What this task involves -
Write the next few sentences of the passage on the Japanese-language botnet with sequentially numbered usernames, beginning after its final sentence.

Document text -
--- START ---
For example, one Japanese-language net features a very large number of accounts, all with sequential usernames, but with varying clusters of accounts using different avatar images.
The numerical sequence of still-active accounts starts with @vvjdthcs501, which had not yet tweeted as of December 12. @vvjdthcs506 was in the same position, while @vvjdthcs502, and similar accounts whose handles ended in 100, 200, 300 and 400, had all been suspended.
Suggesting the scale of this botnet, accounts whose handles ended in 999, 1234 and 1999 had also been suspended.
Some, whose handles ended in numbers between 500 and 800, shared this avatar and bio, with or without a background image.
Others, whose handles were above 1100, shared a different avatar.
Yet a third set, whose serial numbers ran between 1880 and 1902, used this set of avatar and background.
--- END ---
Excerpted records -
--- START ---
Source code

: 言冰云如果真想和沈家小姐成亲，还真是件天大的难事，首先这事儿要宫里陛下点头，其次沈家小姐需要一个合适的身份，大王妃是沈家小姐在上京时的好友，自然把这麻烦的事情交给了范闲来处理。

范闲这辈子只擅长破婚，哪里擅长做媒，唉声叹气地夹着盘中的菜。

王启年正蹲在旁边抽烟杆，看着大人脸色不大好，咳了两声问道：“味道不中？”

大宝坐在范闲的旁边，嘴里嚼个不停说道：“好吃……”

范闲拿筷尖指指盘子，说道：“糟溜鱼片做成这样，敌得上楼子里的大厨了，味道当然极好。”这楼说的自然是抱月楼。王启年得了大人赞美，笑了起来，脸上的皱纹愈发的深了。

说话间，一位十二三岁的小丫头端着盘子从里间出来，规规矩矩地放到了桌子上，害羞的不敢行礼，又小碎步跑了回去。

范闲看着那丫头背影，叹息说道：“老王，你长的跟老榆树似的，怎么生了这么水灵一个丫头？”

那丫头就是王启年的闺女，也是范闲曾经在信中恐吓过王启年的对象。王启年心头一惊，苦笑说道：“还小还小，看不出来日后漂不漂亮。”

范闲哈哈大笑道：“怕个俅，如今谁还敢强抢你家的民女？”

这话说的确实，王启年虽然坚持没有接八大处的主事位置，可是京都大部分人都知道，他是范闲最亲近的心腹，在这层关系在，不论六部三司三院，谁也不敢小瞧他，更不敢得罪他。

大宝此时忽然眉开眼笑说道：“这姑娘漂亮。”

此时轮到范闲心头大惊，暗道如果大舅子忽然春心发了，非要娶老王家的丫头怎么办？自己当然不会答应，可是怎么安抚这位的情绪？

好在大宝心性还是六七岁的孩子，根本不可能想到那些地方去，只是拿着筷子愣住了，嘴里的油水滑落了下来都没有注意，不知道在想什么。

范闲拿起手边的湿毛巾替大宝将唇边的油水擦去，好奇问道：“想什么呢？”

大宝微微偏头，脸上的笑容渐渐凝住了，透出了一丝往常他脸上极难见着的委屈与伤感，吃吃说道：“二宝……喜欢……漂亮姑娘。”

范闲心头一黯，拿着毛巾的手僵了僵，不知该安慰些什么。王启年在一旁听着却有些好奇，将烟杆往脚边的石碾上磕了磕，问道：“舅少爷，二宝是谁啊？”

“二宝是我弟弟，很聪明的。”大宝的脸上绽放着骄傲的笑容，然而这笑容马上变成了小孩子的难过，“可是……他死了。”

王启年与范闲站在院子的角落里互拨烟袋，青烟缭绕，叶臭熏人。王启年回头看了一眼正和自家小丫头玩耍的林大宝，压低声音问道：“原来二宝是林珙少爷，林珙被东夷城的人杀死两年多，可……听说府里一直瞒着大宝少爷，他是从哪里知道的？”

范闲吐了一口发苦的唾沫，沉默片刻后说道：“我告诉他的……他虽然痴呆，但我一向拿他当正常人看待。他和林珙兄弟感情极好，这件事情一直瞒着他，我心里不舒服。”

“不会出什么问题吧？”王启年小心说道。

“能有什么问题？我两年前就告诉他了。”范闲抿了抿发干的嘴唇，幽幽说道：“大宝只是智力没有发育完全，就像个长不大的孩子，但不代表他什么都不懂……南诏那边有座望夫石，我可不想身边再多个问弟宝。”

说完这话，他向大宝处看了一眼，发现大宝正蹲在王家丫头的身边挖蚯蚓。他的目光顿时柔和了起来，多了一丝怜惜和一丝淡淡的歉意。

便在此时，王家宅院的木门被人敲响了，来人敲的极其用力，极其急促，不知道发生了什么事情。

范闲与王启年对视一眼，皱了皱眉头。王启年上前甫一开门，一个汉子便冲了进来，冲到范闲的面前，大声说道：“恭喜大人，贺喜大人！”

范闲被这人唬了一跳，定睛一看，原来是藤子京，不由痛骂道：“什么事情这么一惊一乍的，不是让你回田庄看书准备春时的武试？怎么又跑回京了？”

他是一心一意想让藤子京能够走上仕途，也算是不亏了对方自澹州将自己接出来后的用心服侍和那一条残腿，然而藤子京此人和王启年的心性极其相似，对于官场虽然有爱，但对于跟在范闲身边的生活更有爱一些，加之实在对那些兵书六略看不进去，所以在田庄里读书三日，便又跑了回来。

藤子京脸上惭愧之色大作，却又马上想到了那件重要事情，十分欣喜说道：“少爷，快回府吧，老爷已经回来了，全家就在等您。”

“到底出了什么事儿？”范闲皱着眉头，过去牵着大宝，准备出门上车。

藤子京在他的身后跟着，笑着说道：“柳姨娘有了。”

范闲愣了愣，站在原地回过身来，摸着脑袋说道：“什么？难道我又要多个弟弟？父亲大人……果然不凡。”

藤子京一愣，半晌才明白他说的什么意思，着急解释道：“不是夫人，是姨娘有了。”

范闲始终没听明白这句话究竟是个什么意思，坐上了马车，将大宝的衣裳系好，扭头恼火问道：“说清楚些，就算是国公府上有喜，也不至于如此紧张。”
--- END ---
Result -
Many of the accounts in this series appear not to have been activated yet: they have a primitive screen name (the Japanese hiragana sound for “a”), no avatar or background, and no posts. This suggests a dormant capability, perhaps a backup as the active accounts are taken offline. Their serial numbers run all the way up to 2099.
It largely follows verified, blue-check accounts, a technique often used by bot herders to give their accounts the appearance of humanity.
This is not the only botnet to behave in this way. An even more obvious one is built with a serial starting @hhkk, then a four-digit number. These accounts seem to be divided into clusters sharing the same avatar, bio and background, as the following examples indicate.
Yet a third series took a similar approach, but used whisky-related imagery.
All these appear to be semi-automated, production-line creations. In each series, some accounts had been suspended, some restricted, and some left untouched, indicating that they had been created carefully enough to pass Twitter’s initial barriers.
They are obvious to the eye, however, as when the @hhkk network all liked the same tweet at the same time.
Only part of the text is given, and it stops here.